All of the records below need to be written out exactly, but without the pictures.

# [Data for review]

-----

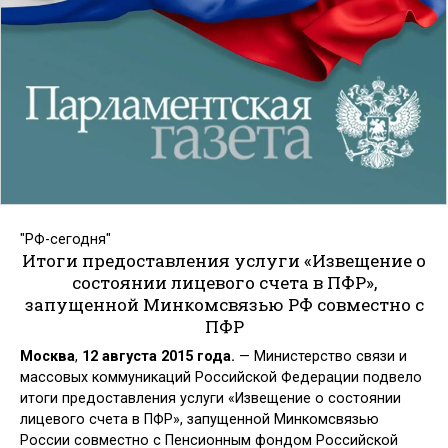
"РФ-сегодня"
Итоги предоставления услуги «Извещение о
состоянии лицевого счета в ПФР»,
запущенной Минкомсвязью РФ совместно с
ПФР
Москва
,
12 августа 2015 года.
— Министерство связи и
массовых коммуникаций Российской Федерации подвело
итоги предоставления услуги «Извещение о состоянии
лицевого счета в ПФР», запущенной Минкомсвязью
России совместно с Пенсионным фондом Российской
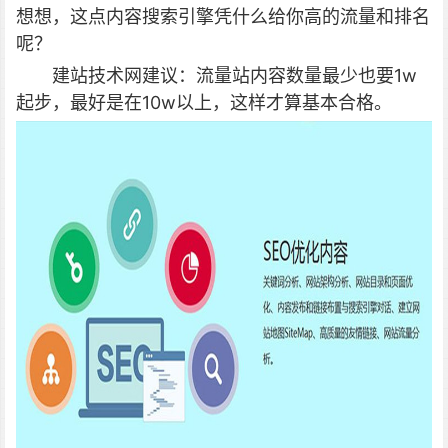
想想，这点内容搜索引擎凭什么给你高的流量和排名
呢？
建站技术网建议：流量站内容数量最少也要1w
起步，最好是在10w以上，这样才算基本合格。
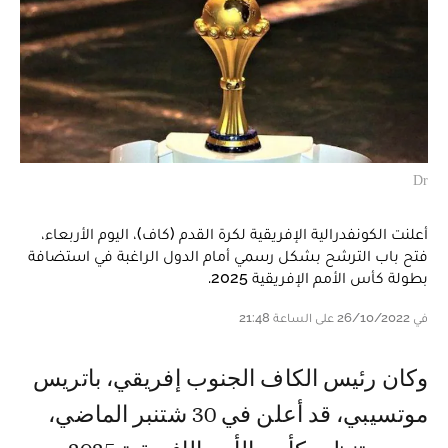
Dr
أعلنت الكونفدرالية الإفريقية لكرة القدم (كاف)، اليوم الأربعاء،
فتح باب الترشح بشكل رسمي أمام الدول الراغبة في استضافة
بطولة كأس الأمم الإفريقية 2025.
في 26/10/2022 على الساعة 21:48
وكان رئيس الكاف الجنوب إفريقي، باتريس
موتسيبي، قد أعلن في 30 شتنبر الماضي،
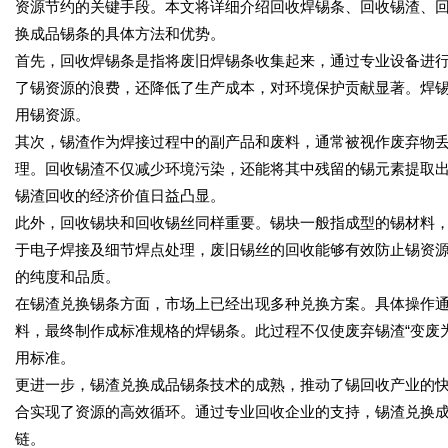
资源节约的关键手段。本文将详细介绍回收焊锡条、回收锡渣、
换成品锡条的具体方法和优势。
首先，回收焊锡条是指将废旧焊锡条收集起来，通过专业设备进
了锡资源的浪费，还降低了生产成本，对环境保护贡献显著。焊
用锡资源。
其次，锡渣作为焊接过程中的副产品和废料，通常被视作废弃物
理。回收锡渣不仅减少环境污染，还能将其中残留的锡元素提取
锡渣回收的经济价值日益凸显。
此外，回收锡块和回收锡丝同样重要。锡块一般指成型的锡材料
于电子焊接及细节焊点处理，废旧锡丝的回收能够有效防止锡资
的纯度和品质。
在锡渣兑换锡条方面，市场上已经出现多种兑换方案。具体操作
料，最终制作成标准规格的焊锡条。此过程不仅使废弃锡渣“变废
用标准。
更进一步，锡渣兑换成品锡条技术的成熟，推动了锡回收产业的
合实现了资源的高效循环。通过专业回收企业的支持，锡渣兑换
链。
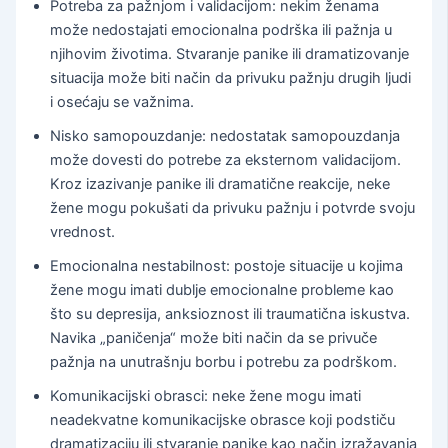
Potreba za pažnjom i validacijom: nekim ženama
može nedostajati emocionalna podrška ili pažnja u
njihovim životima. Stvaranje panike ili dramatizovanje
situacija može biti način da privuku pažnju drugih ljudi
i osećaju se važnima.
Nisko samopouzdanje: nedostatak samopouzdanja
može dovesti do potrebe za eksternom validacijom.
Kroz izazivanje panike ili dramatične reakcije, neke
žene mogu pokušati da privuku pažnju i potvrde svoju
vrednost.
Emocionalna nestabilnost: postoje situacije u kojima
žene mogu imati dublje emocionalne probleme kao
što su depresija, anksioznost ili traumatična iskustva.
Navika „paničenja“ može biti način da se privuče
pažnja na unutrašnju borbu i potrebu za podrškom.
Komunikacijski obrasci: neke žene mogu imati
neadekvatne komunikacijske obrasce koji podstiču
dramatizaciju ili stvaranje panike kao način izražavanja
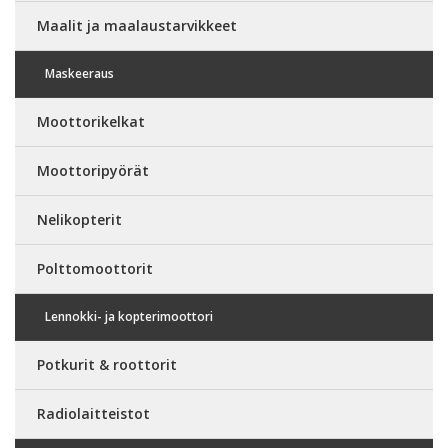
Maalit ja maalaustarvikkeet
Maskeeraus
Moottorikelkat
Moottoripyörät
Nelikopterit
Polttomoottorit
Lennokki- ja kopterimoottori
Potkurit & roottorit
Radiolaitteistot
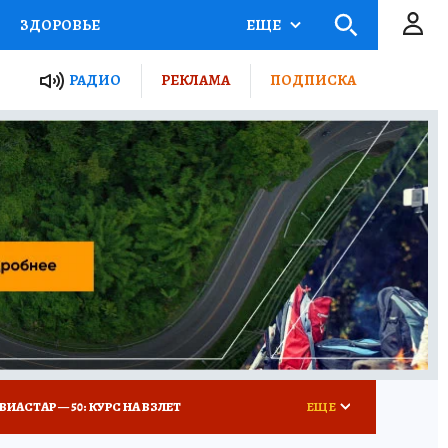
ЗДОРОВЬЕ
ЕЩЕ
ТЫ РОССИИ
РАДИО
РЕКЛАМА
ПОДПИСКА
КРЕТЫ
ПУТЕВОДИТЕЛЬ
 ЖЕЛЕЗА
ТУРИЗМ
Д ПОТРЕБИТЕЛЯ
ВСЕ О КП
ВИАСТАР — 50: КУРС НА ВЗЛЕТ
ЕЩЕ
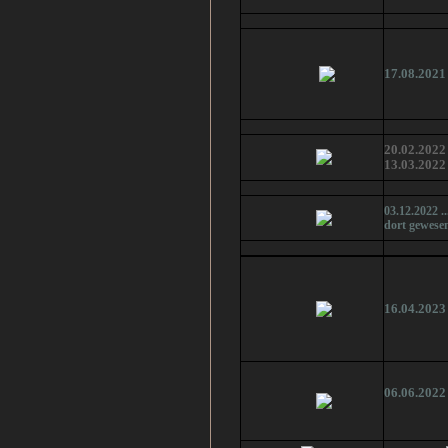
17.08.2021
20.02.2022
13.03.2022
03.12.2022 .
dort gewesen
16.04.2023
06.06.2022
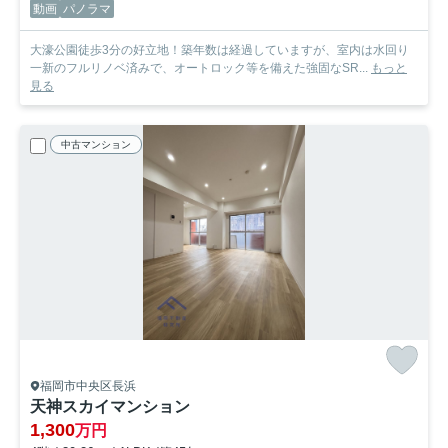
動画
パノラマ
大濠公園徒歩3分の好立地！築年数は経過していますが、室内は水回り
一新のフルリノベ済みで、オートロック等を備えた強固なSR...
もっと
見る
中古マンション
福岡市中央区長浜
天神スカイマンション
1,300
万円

-----

# [Response to the exercise]
"РФ-сегодня"
Итоги предоставления услуги «Извещение о
состоянии лицевого счета в ПФР»,
запущенной Минкомсвязью РФ совместно с
ПФР
Москва
,
12 августа 2015 года.
— Министерство связи и
массовых коммуникаций Российской Федерации подвело
итоги предоставления услуги «Извещение о состоянии
лицевого счета в ПФР», запущенной Минкомсвязью
России совместно с Пенсионным фондом Российской
想想，这点内容搜索引擎凭什么给你高的流量和排名
呢？
建站技术网建议：流量站内容数量最少也要1w
起步，最好是在10w以上，这样才算基本合格。
Dr
أعلنت الكونفدرالية الإفريقية لكرة القدم (كاف)، اليوم الأربعاء،
فتح باب الترشح بشكل رسمي أمام الدول الراغبة في استضافة
بطولة كأس الأمم الإفريقية 2025.
في 26/10/2022 على الساعة 21:48
وكان رئيس الكاف الجنوب إفريقي، باتريس
موتسيبي، قد أعلن في 30 شتنبر الماضي،
资源节约的关键手段。本文将详细介绍回收焊锡条、回收锡渣、
换成品锡条的具体方法和优势。
首先，回收焊锡条是指将废旧焊锡条收集起来，通过专业设备进
了锡资源的浪费，还降低了生产成本，对环境保护贡献显著。焊
用锡资源。
其次，锡渣作为焊接过程中的副产品和废料，通常被视作废弃物
理。回收锡渣不仅减少环境污染，还能将其中残留的锡元素提取
锡渣回收的经济价值日益凸显。
此外，回收锡块和回收锡丝同样重要。锡块一般指成型的锡材料
于电子焊接及细节焊点处理，废旧锡丝的回收能够有效防止锡资
的纯度和品质。
在锡渣兑换锡条方面，市场上已经出现多种兑换方案。具体操作
料，最终制作成标准规格的焊锡条。此过程不仅使废弃锡渣“变废
用标准。
更进一步，锡渣兑换成品锡条技术的成熟，推动了锡回收产业的
合实现了资源的高效循环。通过专业回收企业的支持，锡渣兑换
链。
Potreba za pažnjom i validacijom: nekim ženama
može nedostajati emocionalna podrška ili pažnja u
njihovim životima. Stvaranje panike ili dramatizovanje
situacija može biti način da privuku pažnju drugih ljudi
i osećaju se važnima.
Nisko samopouzdanje: nedostatak samopouzdanja
može dovesti do potrebe za eksternom validacijom.
Kroz izazivanje panike ili dramatične reakcije, neke
žene mogu pokušati da privuku pažnju i potvrde svoju
vrednost.
Emocionalna nestabilnost: postoje situacije u kojima
žene mogu imati dublje emocionalne probleme kao
što su depresija, anksioznost ili traumatična iskustva.
Navika „paničenja“ može biti način da se privuče
pažnja na unutrašnju borbu i potrebu za podrškom.
Komunikacijski obrasci: neke žene mogu imati
neadekvatne komunikacijske obrasce koji podstiču
dramatizaciju ili stvaranje panike kao način izražavanja
Maalit ja maalaustarvikkeet
Maskeeraus
Moottorikelkat
Moottoripyörät
Nelikopterit
Polttomoottorit
Lennokki- ja kopterimoottori
Potkurit & roottorit
Radiolaitteistot
ЗДОРОВЬЕ
ЕЩЕ
ТЫ РОССИИ
РАДИО
РЕКЛАМА
ПОДПИСКА
КРЕТЫ
ПУТЕВОДИТЕЛЬ
 ЖЕЛЕЗА
ТУРИЗМ
Д ПОТРЕБИТЕЛЯ
ВСЕ О КП
ВИАСТАР — 50: КУРС НА ВЗЛЕТ
ЕЩЕ
17.08.2021
20.02.2022
13.03.2022
03.12.2022 .
dort gewesen
16.04.2023
06.06.2022
動画
パノラマ
大濠公園徒歩3分の好立地！築年数は経過していますが、室内は水回り
一新のフルリノベ済みで、オートロック等を備えた強固なSR...
もっと
見る
中古マンション
福岡市中央区長浜
天神スカイマンション
1,300
万円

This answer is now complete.